Start of SELECTED TEXT

Metro has taken the first step toward a vision where customers can pay to ride trains or buses with a smartphone or credit card, instead of a SmarTrip.
WASHINGTON — Metro has taken the first step toward a vision where customers can pay to ride trains or buses with a smartphone or credit card, instead of a SmarTrip.
Metro installed the first new test faregate at Gallery Place-Chinatown ahead of a pilot program beginning in January. Ten stations and six bus lines will be equipped with the new faregates that allow customers to pay with Google Wallet, Apple Pay, or credit cards with near-field communication (NFC) chips.
“If you can envision a computer you had 20 or 30 years ago, that’s the type of faregate we’ve been maintaining since that time. But it’s time to move to the next generation,” says Tom Randall, director of Fare Payments at Metro.
“We hope that makes it easier for our passengers and especially visitors to use what’s in their pocket without having to purchase, acquire and reload a specific Metro card,” he says.
The pilot program begins in January with 2,000 to 3,000 customers. Riders who are interested can still apply online.
Metro is looking for riders who frequently travel between the 10 Metrorail stations or use the
six Metrobus lines.

End of SELECTED TEXT
Start of EXTRACTED INFORMATION

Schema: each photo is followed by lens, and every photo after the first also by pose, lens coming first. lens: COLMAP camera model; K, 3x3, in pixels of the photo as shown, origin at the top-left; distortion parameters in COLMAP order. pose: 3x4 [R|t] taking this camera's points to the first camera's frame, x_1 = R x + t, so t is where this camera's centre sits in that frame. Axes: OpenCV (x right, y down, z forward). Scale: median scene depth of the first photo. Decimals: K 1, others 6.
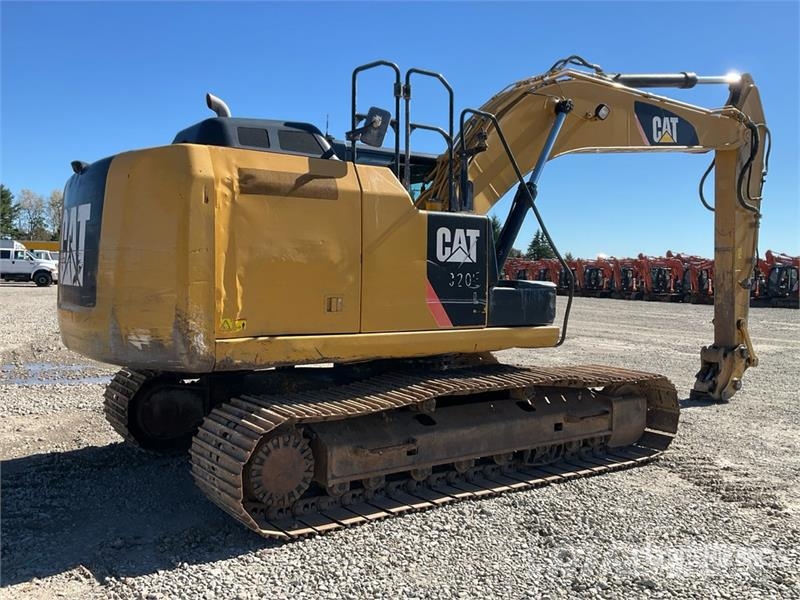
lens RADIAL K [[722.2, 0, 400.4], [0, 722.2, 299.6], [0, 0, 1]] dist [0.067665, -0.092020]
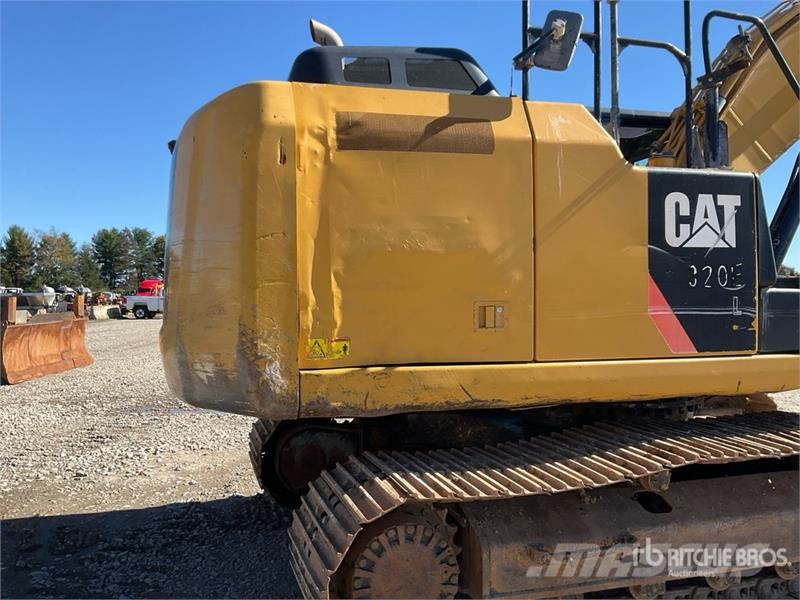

End of EXTRACTED INFORMATION
Start of EXTRACTED INFORMATION

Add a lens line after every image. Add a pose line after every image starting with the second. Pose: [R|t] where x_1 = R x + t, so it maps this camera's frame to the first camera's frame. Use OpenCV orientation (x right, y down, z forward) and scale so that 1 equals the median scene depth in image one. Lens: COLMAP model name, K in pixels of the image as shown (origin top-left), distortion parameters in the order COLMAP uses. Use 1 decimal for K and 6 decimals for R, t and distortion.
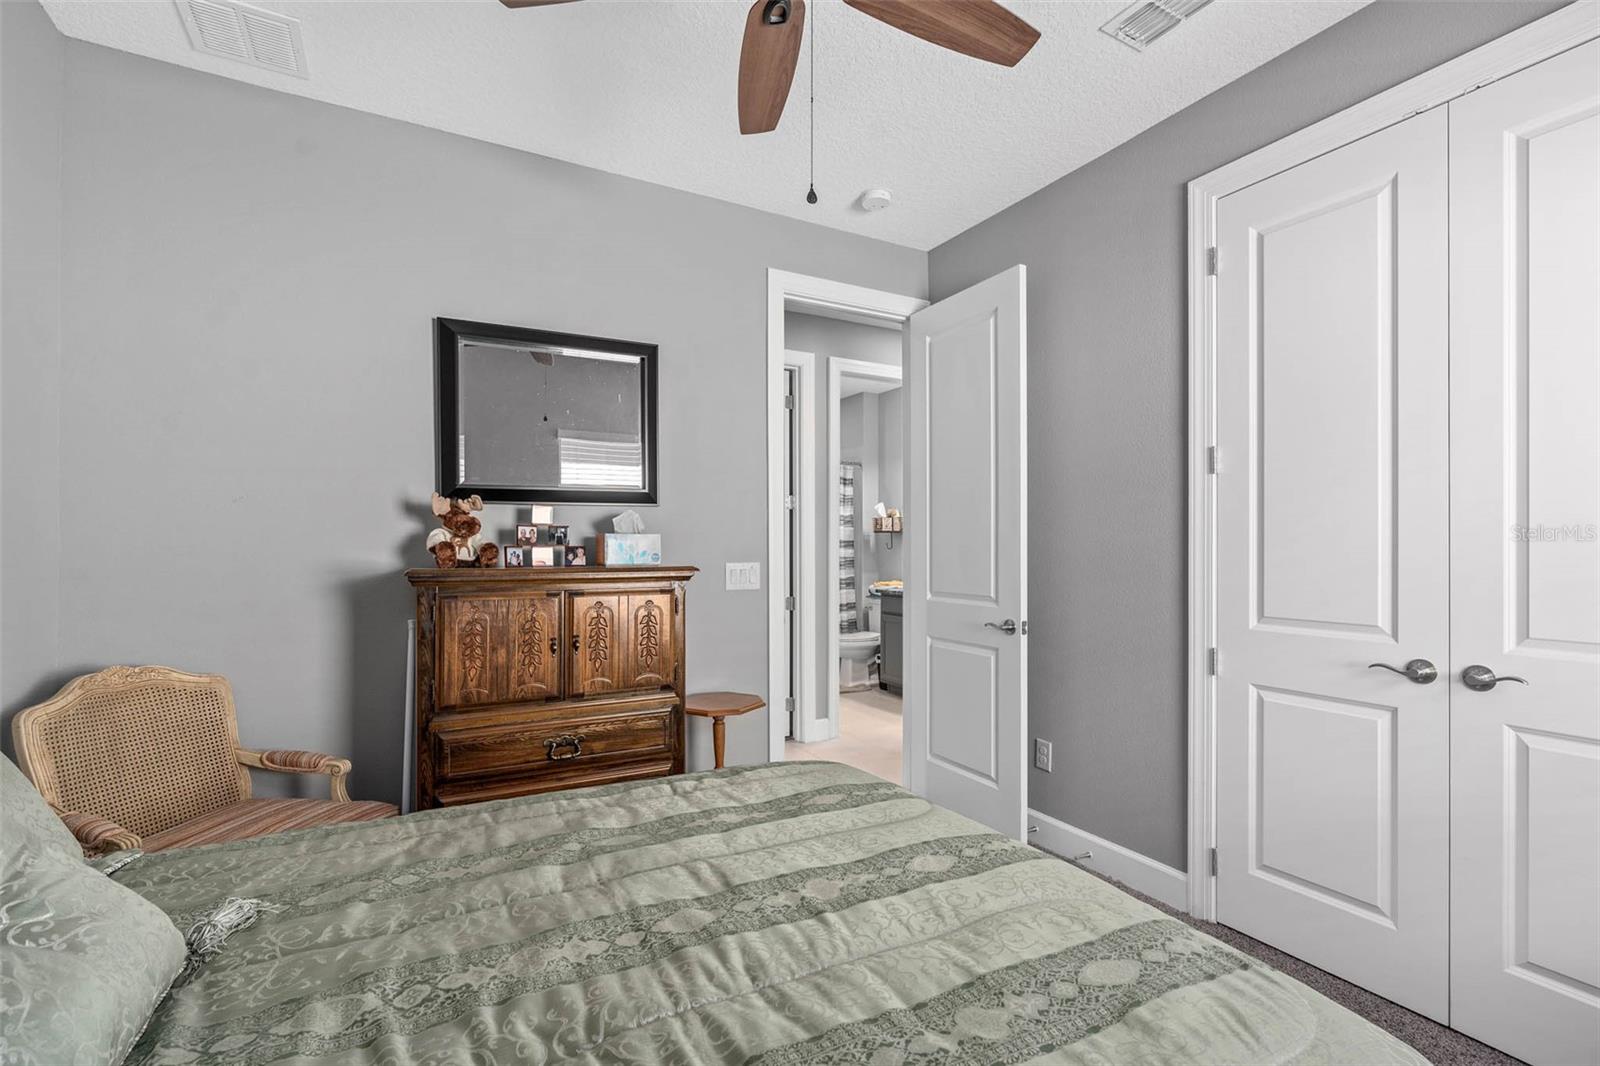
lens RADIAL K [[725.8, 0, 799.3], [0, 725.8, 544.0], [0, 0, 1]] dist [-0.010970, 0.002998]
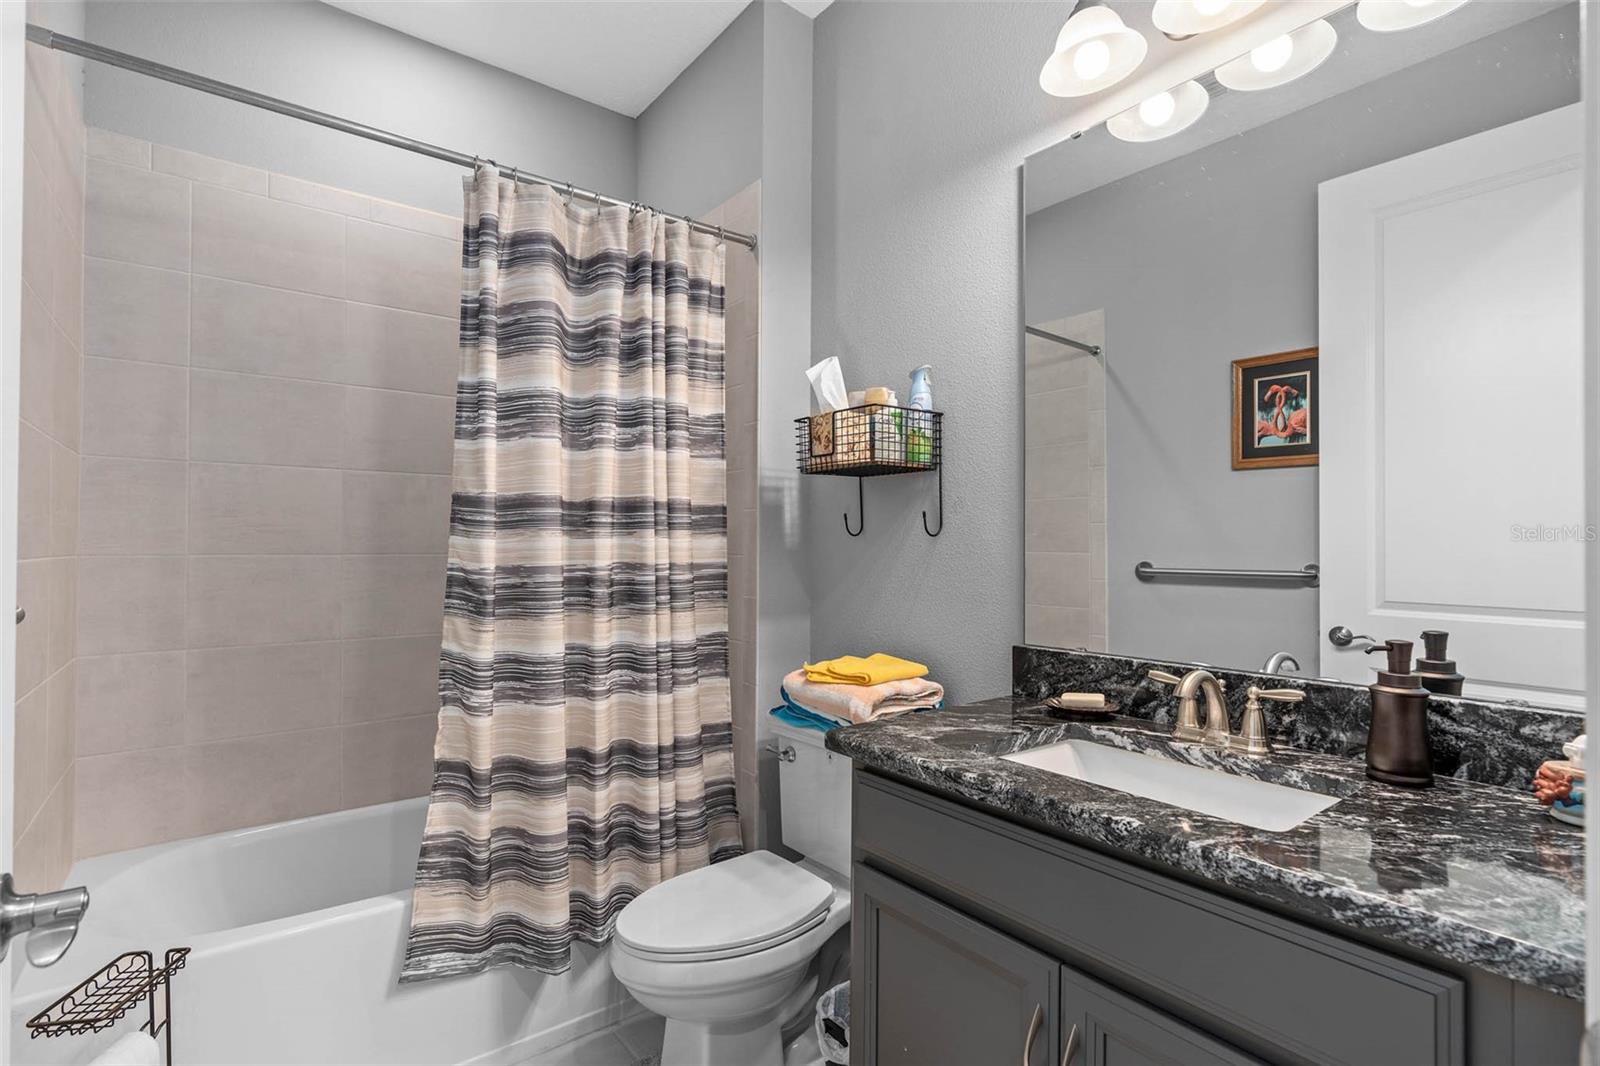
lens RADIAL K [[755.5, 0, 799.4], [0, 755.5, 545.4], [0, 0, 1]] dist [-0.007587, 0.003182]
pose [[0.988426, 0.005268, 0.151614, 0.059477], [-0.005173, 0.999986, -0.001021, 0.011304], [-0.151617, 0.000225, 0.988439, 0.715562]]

End of EXTRACTED INFORMATION

- _PROBLEM SET_:
[1] Answer these questions about the Metro faregate article, one answer per line, marked to match:
(a) At which station did Metro install the first new test faregate?
(b) What position does Tom Randall hold?
(c) How many customers does the pilot program begin with?
[2] In the Metro faregate article, copy the part that opens with the words containing "Metro installed the" and closes with "communication (NFC) chips.", substituting "trial program" for "pilot program".
[3] Continue the Metro faregate article from its last sentence.

- _RESULTS FOR THE EXERCISE_:
[1]
(a) Gallery Place-Chinatown
(b) Director of Fare Payments at Metro
(c) 2,000 to 3,000 customers

[2]
Metro installed the first new test faregate at Gallery Place-Chinatown ahead of a trial program beginning in January. Ten stations and six bus lines will be equipped with the new faregates that allow customers to pay with Google Wallet, Apple Pay, or credit cards with near-field communication (NFC) chips.

[3]
“Between now and January, we’re going to make sure all the systems are working accurately. All the fares are deducted appropriately, all the transactions are happening on the back-end in an appropriate period of time,” he says.
Like at Gallery Place-Chinatown, the new faregates are going to be installed out of the way to make sure other customers do not accidentally attempt to use them.
The pilot program will run until June 2015, although the rider testing program will last until April.
Where the faregates are is clearly marked. (WTOP/Ari Ashe)
“Primarily, we want to determine that the technical aspects of the system are working as expected. Certainly, we’re also interested in the customers reaction to the system. How convenient is it for them? Does it work reliably for them? Is it easy to use?” says Randall.
Metro also is working with partners, such as Montgomery, Prince George’s, Arlington, Alexandria and Fairfax County, to make sure that any technology rollout can be used on RideOn, The Bus, ART, DASH and Connector buses.
If all the testing goes well, then Randall says he hopes the new faregates can open to the general public in 2017.
Metro would phase-in the faregates to offer both the old and new systems until riders get accustomed to the new system.
The Metrorail stations with pilot program faregates are Shady Grove, Eisenhower Avenue, Bethesda, Pentagon City, Pentagon, Ballston, Gallery Place (7th & F), Farragut West, Navy Yard and Suitland.
Metrobus routes 37 (Wisconsin Ave Limited), X9 (Benning Rd-H St Limited), 39 (Pennsylvania Ave Limited), K9 (New Hampshire Ave Limited), J4 (College Park-Bethesda Limited), and REX (Richmond Highway Express) will have the new fare machines.
Also lots at Shady Grove and Suitland will offer the machines to pay for parking.